There is a little bit more competition here. There are some approved drugs here, versus in sarcoidosis, pulmonary sarcoidosis, there are no approved drugs and little competition. We have a little bit more competition here, but there are no disease-modifying therapies available, and everything that is available has significant toxicity, so our positioning here is second line, and hopefully first line to replace MMF and CYC. Our design trial here, since they're not on steroids, there's no reduction, where the primary endpoint is lung function, and we're also looking at the skin, so in our animal studies, we did see improvement in fibrosis, so if we can show something in skin, we think that could be obviously very significant, since nobody has ever seen any improvement for scleroderma patients with skin. We expect interim data in the second quarter of 2025.
So from a value proposition, again, I can't stress enough that we're in an indication that has very little competition. We understand the mechanism of action here. We've seen robust efficacy, we've seen dose response, we've improved lung function, we've resolved symptoms, we've been able to get a significant reduction in the daily steroids that these patients are taking. No known safety issues, so we own all of the IP around not only efzofitimod, but the whole platform that this is built upon. So we really have a great value proposition in efzofitimod and a strong partner in Japan with Kyorin Pharmaceuticals. So just reviewing all of that, again, our drug discovery platform is based upon this tRNA synthetase biology. We own all the IP around that.

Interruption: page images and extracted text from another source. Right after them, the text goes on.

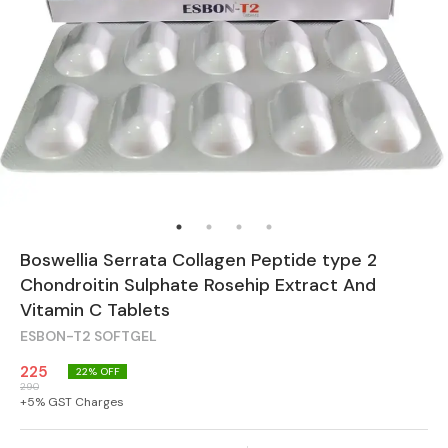
Boswellia Serrata Collagen Peptide type 2
Chondroitin Sulphate Rosehip Extract And
Vitamin C Tablets
ESBON-T2 SOFTGEL
225
22
% OFF
290
+
5
% GST Charges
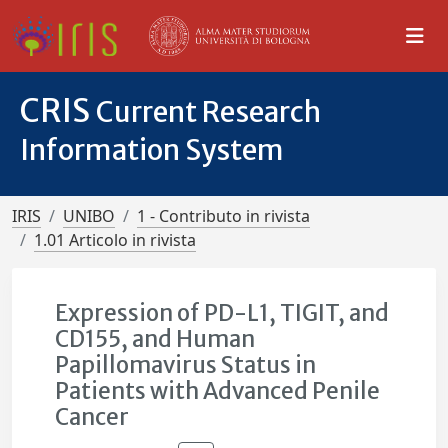
CRIS
Current Research
Information System
IRIS
UNIBO
1 - Contributo in rivista
1.01 Articolo in rivista
Expression of PD-L1, TIGIT, and
CD155, and Human
Papillomavirus Status in
Patients with Advanced Penile
Cancer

We'll have two significant readouts next year, and we are in the background growing that pipeline of tRNA synthetase-derived candidates in ATYR0101 and ATYR0750, and looking at the other tRNA synthetases as well. We have a robust financial position. We have no debt. We have a very clean balance sheet with over $80 million in cash as of the last quarter. So I will go ahead and end that here. And again, thank you very much for inviting us to your conference.